When did Rutherford start thinking of re-acquiring Kapanen?
“When I traded him,” Rutherford said. “I told Kyle [Dubas] for a few years if he ever got to the point that he was going to trade him, let me know.”
With the Maple Leafs dealing with salary cap issues this offseason and the Penguins hungry to pry open their window another inch, Rutherford dealt a first-round draft pick and a package of prospects to get Kasperi. The bet was that Kapanen’s speed and scoring touch could add to the top line, while his age and contract structure could help maximize this window while contributing to the next one.
When he rejoined the Penguins, Kapanen chose to flip his number from 24 to 42, the same one he wore for the AHL affiliate in Wilkes-Barre/Scranton — in a sense taking something from his father but also making it his own. With each game he plays and every goal he scores, Kasperi continues to close the gap on his father while also pushing toward his own personal standards.
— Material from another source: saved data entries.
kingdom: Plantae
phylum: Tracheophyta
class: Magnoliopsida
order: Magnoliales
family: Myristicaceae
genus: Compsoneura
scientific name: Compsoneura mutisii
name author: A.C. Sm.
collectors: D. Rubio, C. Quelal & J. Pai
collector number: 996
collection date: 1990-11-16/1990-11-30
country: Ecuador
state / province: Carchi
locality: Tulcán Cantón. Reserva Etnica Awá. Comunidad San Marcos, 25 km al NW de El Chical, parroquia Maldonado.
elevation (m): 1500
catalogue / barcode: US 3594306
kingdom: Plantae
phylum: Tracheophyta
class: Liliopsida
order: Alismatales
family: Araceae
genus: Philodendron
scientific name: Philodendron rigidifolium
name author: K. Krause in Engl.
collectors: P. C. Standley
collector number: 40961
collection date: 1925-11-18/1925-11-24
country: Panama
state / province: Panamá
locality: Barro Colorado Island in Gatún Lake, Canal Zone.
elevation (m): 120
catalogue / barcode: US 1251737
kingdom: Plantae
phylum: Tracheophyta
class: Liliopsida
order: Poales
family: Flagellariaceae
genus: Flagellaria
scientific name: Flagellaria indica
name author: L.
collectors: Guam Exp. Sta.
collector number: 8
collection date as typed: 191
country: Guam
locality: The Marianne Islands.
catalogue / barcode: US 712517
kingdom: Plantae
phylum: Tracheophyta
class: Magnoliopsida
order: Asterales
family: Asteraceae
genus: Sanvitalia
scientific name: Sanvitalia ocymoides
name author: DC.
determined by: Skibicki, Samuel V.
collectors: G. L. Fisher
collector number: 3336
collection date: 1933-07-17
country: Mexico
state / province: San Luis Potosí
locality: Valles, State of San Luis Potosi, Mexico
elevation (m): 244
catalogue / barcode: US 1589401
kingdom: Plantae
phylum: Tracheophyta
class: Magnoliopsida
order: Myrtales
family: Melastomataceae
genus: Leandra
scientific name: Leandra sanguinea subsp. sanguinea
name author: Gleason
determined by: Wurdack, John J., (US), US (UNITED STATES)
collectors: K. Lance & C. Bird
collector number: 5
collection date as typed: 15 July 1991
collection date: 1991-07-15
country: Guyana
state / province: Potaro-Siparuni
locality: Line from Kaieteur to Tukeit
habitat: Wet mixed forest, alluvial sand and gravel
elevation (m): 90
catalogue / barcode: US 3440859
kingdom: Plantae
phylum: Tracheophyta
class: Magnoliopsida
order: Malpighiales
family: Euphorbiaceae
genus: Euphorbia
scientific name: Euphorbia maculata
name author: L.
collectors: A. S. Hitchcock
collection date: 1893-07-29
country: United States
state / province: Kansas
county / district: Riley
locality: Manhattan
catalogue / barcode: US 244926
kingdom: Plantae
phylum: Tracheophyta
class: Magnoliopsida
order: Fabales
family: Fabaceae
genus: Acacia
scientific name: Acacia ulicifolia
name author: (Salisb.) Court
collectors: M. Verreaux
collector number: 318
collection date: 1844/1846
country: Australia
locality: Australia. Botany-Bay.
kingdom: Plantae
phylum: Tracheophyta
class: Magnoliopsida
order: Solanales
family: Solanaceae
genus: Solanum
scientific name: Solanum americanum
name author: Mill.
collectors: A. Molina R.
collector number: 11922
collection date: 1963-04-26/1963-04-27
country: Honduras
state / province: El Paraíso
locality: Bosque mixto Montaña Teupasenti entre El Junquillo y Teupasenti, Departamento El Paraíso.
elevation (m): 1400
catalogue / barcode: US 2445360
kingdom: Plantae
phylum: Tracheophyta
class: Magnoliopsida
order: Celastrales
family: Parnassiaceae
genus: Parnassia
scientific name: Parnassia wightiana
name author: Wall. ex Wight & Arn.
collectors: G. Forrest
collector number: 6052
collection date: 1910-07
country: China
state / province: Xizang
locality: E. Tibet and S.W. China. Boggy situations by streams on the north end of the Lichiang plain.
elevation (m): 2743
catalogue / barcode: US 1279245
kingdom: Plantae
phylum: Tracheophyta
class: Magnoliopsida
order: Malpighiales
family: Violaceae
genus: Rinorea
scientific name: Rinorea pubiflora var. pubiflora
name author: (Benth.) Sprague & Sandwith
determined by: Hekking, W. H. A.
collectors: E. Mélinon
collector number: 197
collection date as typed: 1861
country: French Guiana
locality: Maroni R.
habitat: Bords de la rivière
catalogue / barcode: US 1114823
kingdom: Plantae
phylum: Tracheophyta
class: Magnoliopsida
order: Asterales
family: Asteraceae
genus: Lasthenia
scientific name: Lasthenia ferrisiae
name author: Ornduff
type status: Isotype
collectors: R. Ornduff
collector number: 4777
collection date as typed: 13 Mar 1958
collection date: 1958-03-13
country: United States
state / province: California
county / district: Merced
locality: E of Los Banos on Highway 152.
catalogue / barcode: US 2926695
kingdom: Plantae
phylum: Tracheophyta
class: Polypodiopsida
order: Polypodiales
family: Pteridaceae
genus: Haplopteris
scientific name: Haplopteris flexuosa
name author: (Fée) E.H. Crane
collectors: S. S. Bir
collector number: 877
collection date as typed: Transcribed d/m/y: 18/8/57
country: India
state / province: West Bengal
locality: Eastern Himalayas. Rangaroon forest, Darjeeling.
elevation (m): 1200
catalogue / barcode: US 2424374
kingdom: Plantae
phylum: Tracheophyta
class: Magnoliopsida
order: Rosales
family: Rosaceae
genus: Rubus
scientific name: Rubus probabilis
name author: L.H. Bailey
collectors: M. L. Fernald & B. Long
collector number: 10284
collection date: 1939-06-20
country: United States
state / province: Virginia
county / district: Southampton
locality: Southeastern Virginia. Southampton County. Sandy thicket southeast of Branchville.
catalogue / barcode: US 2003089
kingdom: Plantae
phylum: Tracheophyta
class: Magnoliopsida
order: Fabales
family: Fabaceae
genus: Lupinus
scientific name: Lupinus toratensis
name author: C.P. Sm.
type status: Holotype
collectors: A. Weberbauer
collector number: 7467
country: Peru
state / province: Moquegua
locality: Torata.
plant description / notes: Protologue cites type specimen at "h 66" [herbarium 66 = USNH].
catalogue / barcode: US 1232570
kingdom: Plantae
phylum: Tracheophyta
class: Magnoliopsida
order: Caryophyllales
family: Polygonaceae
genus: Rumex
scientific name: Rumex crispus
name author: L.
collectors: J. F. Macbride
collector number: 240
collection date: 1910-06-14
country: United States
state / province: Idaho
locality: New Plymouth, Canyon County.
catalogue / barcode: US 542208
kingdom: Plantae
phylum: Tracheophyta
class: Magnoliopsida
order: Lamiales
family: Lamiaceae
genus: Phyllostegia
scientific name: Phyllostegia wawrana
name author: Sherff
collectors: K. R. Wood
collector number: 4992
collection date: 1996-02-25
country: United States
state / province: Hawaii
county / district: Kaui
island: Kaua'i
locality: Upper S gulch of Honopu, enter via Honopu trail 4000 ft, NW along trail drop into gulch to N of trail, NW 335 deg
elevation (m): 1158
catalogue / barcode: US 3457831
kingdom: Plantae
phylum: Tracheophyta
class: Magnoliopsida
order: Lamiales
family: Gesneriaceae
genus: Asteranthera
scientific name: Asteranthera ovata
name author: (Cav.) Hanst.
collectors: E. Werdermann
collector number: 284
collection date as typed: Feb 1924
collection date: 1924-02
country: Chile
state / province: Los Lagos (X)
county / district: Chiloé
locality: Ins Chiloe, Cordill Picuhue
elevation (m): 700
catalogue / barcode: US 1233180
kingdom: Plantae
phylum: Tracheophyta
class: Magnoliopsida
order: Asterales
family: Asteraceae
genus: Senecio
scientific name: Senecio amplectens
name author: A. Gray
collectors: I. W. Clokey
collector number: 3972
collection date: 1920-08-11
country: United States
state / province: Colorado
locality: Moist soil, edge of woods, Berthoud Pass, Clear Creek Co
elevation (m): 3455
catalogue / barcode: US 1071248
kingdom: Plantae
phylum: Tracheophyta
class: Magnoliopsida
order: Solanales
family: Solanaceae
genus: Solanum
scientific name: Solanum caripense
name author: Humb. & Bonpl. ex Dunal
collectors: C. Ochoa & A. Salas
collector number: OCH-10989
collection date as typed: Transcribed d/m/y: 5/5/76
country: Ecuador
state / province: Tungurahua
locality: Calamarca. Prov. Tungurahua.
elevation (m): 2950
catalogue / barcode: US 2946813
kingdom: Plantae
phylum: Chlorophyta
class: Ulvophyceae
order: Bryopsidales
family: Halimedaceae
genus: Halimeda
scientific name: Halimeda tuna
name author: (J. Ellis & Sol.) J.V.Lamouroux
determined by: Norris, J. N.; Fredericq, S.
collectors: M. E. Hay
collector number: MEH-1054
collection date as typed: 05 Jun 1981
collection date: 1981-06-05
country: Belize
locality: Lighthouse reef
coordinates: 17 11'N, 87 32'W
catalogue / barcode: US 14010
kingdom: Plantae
“I would be more than happy and honored that he’s passing my games played and goals scored and points,” said Sami, who finished his NHL career with 189 goals and 269 assists over 12 years. “I think he already has more fights than I do.”
Sami adds one caveat to that.
“As long as he’s not adding a burden or a weight on his shoulders that he feels obligated that he needs to go beyond,” he said. “I’m proud what he already has accomplished. And I’m proud of my son no matter what.”